_STATED EXERCISE_
Summarize the page below on configuring a DataLoader in two sentences.

_EXTRACT TO READ_
○ ○ ○ ○

Data Loader

How to configure a DataLoader algorithm in the lakehouse-engine by using an ACON file?

An algorithm (e.g., data load) in the lakehouse-engine is configured using an ACON. The lakehouse-engine is a configuration-driven framework, so people don't have to write code to execute a Spark algorithm. In contrast, the algorithm is written in pyspark and accepts configurations through a JSON file (an ACON - algorithm configuration). The ACON is the configuration providing the behaviour of a lakehouse engine algorithm. You can check the algorithm code, and how it interprets the ACON here. In this page we will go through the structure of an ACON file and what are the most suitable ACON files for common data engineering scenarios. Check the underneath pages to find several ACON examples that cover many data extraction, transformation and loading scenarios.

Overview of the Structure of the ACON file for DataLoads

An ACON-based algorithm needs several specifications to work properly, but some of them might be optional. The available specifications are:

  • Input specifications (input_specs): specify how to read data. This is a mandatory keyword.
  • Transform specifications (transform_specs): specify how to transform data.
  • Data quality specifications (dq_specs): specify how to execute the data quality process.
  • Output specifications (output_specs): specify how to write data to the target. This is a mandatory keyword.
  • Terminate specifications (terminate_specs): specify what to do after writing into the target (e.g., optimising target table, vacuum, compute stats, expose change data feed to external location, etc.).
  • Execution environment (exec_env): custom Spark session configurations to be provided for your algorithm (configurations can also be provided from your job/cluster configuration, which we highly advise you to do instead of passing performance related configs here for example).

Below is an example of a complete ACON file that reads from a s3 folder with CSVs and incrementally loads that data (using a merge) into a delta lake table.

spec_id is one of the main concepts to ensure you can chain the steps of the algorithm, so, for example, you can specify the transformations (in transform_specs) of a DataFrame that was read in the input_specs. Check ACON below to see how the spec_id of the input_specs is used as input_id in one transform specification.

from lakehouse_engine.engine import load_data

acon = {
  "input_specs": [
    {
      "spec_id": "orders_bronze",
      "read_type": "streaming",
      "data_format": "csv",
      "schema_path": "s3://my-data-product-bucket/artefacts/metadata/bronze/schemas/orders.json",
      "with_filepath": True,
      "options": {
        "badRecordsPath": "s3://my-data-product-bucket/badrecords/order_events_with_dq/",
        "header": False,
        "delimiter": "\u005E",
        "dateFormat": "yyyyMMdd"
      },
      "location": "s3://my-data-product-bucket/bronze/orders/"

○ ○ ○ ○

[Dataset entries]
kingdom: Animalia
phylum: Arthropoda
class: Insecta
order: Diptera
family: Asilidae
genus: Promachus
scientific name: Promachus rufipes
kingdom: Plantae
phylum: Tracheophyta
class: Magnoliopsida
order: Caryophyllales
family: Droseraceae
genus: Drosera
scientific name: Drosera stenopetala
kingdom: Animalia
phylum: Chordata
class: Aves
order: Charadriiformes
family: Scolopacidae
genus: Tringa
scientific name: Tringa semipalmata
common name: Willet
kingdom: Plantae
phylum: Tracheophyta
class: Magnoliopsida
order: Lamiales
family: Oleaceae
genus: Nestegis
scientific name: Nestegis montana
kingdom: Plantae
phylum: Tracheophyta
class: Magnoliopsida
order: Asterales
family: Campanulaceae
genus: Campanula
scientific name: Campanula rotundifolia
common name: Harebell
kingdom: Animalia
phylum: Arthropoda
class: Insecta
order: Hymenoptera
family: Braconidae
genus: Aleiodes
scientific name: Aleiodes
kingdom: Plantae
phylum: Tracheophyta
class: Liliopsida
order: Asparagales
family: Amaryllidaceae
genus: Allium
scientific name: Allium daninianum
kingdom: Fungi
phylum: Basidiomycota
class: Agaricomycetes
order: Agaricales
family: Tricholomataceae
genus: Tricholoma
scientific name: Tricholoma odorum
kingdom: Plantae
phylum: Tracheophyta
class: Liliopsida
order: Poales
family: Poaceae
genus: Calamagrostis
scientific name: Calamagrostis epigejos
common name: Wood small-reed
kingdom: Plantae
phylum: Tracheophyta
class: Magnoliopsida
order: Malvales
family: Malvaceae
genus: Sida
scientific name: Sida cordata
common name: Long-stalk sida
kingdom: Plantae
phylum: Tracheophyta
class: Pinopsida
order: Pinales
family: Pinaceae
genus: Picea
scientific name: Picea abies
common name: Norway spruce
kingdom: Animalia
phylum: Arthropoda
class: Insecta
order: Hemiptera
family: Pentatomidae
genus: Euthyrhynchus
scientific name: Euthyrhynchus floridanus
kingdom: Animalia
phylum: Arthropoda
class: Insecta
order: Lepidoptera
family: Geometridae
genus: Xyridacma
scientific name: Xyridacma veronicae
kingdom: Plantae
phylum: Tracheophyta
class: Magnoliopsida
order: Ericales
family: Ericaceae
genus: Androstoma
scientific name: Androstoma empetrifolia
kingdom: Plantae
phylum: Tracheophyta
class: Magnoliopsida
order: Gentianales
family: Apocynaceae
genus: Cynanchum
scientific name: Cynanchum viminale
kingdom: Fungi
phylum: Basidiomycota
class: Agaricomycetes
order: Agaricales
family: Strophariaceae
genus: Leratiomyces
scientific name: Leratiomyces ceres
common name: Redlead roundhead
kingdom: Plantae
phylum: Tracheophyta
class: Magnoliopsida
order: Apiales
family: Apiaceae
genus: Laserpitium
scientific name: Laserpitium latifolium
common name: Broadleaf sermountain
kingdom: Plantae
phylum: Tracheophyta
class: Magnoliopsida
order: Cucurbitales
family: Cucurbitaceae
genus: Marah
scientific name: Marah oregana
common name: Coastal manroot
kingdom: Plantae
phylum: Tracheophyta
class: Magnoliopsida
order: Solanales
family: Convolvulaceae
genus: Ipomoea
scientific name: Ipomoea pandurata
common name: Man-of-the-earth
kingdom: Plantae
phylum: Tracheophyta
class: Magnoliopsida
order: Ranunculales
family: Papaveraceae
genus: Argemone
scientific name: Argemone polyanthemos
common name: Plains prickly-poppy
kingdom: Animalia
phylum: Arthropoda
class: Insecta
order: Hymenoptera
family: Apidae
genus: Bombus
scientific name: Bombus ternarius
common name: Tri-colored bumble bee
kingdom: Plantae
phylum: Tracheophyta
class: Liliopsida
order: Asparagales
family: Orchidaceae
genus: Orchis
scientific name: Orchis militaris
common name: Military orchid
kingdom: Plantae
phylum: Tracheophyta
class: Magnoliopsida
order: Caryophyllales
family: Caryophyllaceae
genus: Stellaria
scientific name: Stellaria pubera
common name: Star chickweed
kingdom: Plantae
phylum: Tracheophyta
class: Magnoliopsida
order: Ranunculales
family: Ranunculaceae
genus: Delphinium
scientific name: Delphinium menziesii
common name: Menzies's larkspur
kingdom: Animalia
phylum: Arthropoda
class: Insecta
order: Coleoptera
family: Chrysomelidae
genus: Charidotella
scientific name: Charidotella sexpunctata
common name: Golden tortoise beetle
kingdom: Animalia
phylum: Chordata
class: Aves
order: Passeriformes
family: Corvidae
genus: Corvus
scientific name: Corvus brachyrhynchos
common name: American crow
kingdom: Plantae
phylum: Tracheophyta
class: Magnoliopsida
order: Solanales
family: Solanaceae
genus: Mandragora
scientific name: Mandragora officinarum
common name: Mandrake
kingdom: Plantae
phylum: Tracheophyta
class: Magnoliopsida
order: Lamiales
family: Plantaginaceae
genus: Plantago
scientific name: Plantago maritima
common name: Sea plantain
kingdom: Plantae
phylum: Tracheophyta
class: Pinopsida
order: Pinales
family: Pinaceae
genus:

○ ○ ○ ○

_REPLY TO THE EXERCISE_
The lakehouse-engine is a configuration-driven framework, so an algorithm such as a data load is configured through an ACON, a JSON file of algorithm configuration, and people don't have to write code to run it. An ACON for data loads can include input, transform, data quality, output and terminate specifications and an execution environment, where input and output specifications are mandatory and spec_id lets the algorithm's steps be chained.